**EXERCISE BRIEF:**
When you spot the word "link" in a line of the data below, copy that line.

(INPUT FOR THIS TASK)

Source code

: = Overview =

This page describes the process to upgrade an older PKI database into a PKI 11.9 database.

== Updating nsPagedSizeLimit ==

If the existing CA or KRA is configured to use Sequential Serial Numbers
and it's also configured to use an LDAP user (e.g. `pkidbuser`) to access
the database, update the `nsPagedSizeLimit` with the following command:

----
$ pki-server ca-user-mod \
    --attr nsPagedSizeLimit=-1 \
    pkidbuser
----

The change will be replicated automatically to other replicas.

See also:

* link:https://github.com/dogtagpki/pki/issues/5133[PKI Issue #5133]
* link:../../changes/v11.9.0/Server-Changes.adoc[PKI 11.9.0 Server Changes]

(End INPUT FOR THIS TASK)

**YOUR SOLUTION:**
* link:https://github.com/dogtagpki/pki/issues/5133[PKI Issue #5133]
* link:../../changes/v11.9.0/Server-Changes.adoc[PKI 11.9.0 Server Changes]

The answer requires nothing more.